American political activist (born 1943)

Nancy Ross (born 1943) is an American political activist associated with the New Alliance Party. She stood as the party's candidate for Vice President of the United States in the 1984 United States presidential election and later led the New Alliance–affiliated Rainbow Lobby. As of 2024, she is a board member of Independent Voting.

==Early life and electoral politics==
Nancy Ross, a teacher by profession, was a social therapy client and later practitioner. She was elected to New York City's Community School Board No. 3 in 1977. (Note: From the 1970s until the early 2000s, all of New York City's public schools were partially decentralized under the control of dozens of community school boards.) The success of Ross in the school board election jumpstarted the Newmanite movement's interest in electoral politics and, in 1979, Ross helped found the New Alliance Party.

In 1981 Ross was an unsuccessful candidate for New York City Council and later stood as the New Alliance Party's candidate in the 1982 New York gubernatorial election.

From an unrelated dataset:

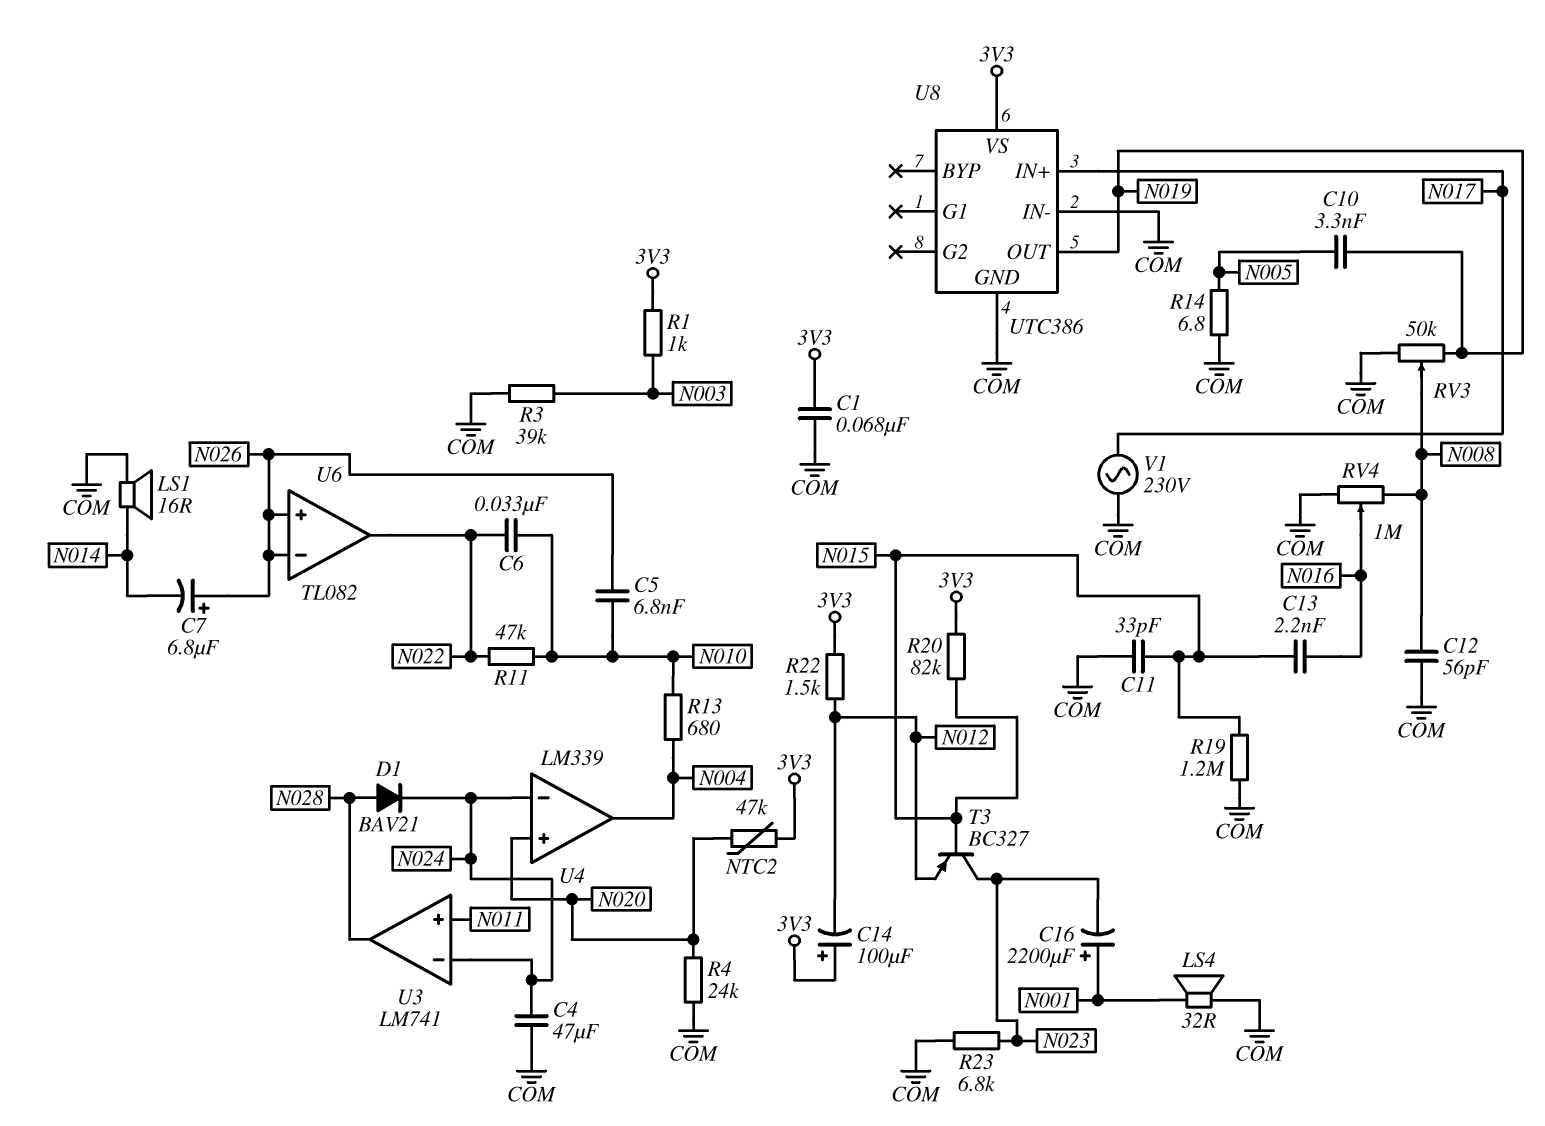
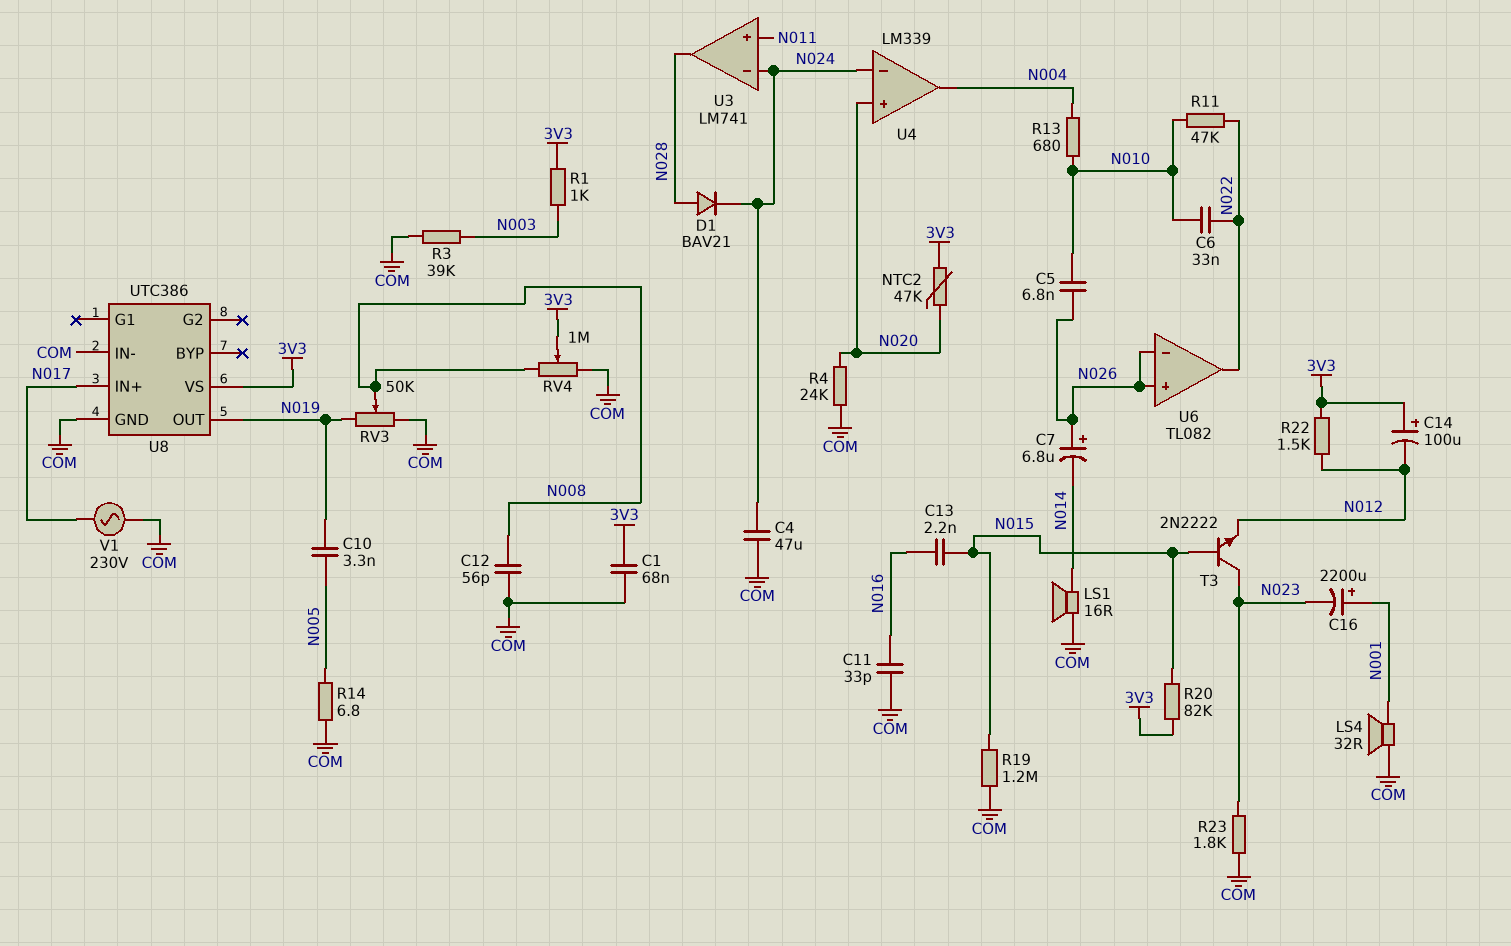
C11: 33pF (COM, N015) -> 33pF (COM, N016)
R23: 6.8k (COM, N023) -> 1.8k (COM, N023)
RV4: 1M (COM, N008, wiper N016) -> 1M (COM, N008, wiper 3V3)
T3: PNP BC327 (B N015, C N023, E N012) -> NPN 2N2222 (B N015, C N023, E N012)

In 1984, seven years after her electoral victory in the school board election, she was selected as the New Alliance candidate for Vice President of the United States, running with the party's presidential nominee Dennis L. Serrette. Though Ross only held the second spot on the New Alliance ticket, Serrette would later describe that campaign staff actually reported to Ross who, in turn, reported to Fred Newman. (Note: According to Serrette: "it was clear they weren't taking orders from me on this campaign, but they were taking directions from Nancy Ross, who was taking orders from Fred Newman, and that I was a spectator".)

==Later life and post-electoral activism==
Ross later served as executive director of the New Alliance–associated Rainbow Lobby, described in one 1988 newspaper report as "the fastest growing, independent citizens lobby in America". (Note: According to Mervyn Dymally, critics denounced the organization as politically opportunistic and charged that it had selected its name to imply a connection with Jesse Jackson's Rainbow/PUSH coalition, a criticism to which Ross responded "the point is not whether Jesse Jackson supports me, but whether I support Jesse Jackson", while going on to note that she disagreed with Jesse Jackson on a number of issues.)

In 1992, following the closure of the Rainbow Lobby, Ross co-founded the lobbying firm of Ross and Green with Ann Green. As of 2024, she is a board member of Independent Voting, an umbrella organization of the New Alliance–inspired independent voting movement.